**What the task asks:** Reproduce, exactly and in full, only the lines below from the one containing "middle dip: (279, 82)" through the one containing "ring mcp: (421, 139)".
= = = = =
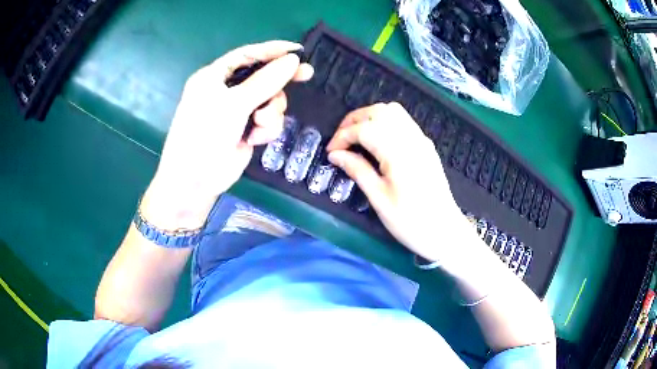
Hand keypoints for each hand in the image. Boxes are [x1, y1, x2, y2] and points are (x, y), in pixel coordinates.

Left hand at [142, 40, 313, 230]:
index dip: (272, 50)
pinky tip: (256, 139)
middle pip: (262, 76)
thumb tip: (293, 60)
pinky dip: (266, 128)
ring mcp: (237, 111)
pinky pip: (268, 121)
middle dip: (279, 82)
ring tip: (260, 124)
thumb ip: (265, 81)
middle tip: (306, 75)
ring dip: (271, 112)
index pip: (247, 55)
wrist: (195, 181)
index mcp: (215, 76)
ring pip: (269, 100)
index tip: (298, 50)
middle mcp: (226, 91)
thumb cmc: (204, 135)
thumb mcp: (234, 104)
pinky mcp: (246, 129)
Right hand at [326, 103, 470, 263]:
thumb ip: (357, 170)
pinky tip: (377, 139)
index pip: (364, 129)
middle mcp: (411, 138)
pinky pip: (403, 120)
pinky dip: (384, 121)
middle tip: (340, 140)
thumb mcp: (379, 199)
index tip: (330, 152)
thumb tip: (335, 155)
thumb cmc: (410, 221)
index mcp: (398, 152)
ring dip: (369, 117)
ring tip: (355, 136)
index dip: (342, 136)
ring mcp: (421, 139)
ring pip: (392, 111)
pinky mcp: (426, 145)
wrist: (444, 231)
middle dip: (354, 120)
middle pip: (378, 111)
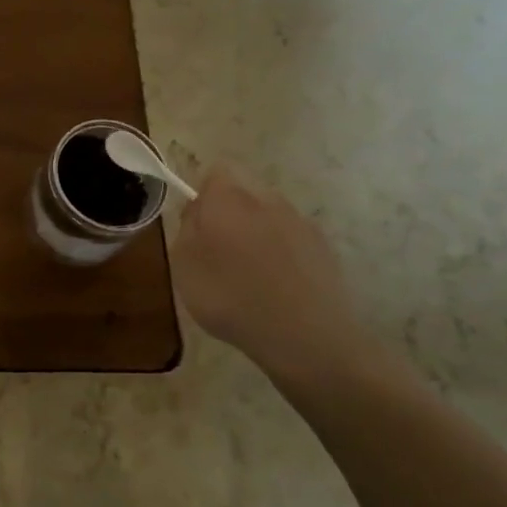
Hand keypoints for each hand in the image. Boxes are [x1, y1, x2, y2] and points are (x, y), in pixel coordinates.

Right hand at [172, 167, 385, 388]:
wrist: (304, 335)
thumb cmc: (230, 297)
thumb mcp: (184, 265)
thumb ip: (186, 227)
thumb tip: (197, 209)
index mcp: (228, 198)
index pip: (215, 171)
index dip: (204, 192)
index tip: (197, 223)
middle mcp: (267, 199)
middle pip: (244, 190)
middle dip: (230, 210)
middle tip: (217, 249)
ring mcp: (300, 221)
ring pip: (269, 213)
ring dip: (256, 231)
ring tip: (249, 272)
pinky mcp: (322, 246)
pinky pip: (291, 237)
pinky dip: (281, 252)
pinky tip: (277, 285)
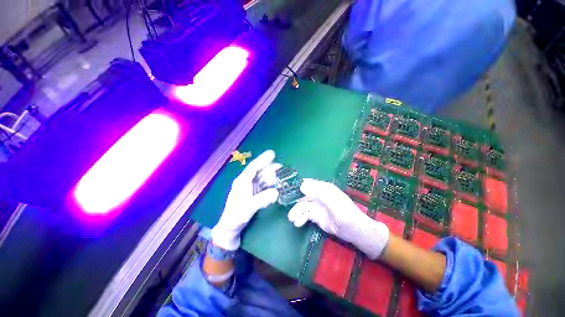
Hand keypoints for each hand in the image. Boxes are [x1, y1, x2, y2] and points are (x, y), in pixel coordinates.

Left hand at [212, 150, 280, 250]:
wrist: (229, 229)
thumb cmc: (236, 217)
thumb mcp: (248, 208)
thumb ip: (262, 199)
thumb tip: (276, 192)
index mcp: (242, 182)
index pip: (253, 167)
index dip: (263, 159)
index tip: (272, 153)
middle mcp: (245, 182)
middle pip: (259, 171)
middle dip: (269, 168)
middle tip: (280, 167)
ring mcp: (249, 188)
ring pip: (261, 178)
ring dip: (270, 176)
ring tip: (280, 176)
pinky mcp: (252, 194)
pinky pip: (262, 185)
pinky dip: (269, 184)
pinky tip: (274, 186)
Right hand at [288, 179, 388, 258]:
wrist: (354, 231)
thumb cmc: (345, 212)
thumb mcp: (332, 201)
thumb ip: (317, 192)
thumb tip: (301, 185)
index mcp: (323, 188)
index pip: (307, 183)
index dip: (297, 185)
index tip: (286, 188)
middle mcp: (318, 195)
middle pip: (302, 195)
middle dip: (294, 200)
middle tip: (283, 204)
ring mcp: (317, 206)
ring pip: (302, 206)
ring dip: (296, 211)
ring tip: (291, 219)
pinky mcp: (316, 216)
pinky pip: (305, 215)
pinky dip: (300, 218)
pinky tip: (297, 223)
= = = = =
**Problem solution:**
middle dip: (279, 82)
ring tip: (260, 124)
thumb ip: (265, 81)
middle tip: (306, 75)
ring dip: (271, 112)
index pip: (247, 55)
wrist: (195, 181)
index mcp: (215, 76)
ring pip: (269, 100)
index tip: (298, 50)
middle mcp: (226, 91)
thumb cmc: (204, 135)
thumb mcp: (234, 104)
pinky mcp: (246, 129)
Right hand at [326, 103, 470, 263]:
thumb ip: (357, 170)
pinky tip: (377, 139)
index pip: (364, 129)
middle mcp: (411, 138)
pinky pip: (403, 120)
pinky dip: (384, 121)
middle tip: (340, 140)
thumb mcp: (379, 199)
index tip: (330, 152)
thumb tip: (335, 155)
thumb cmc: (410, 221)
index mcp: (398, 152)
ring dip: (369, 117)
ring tip: (355, 136)
index dip: (342, 136)
ring mcp: (421, 139)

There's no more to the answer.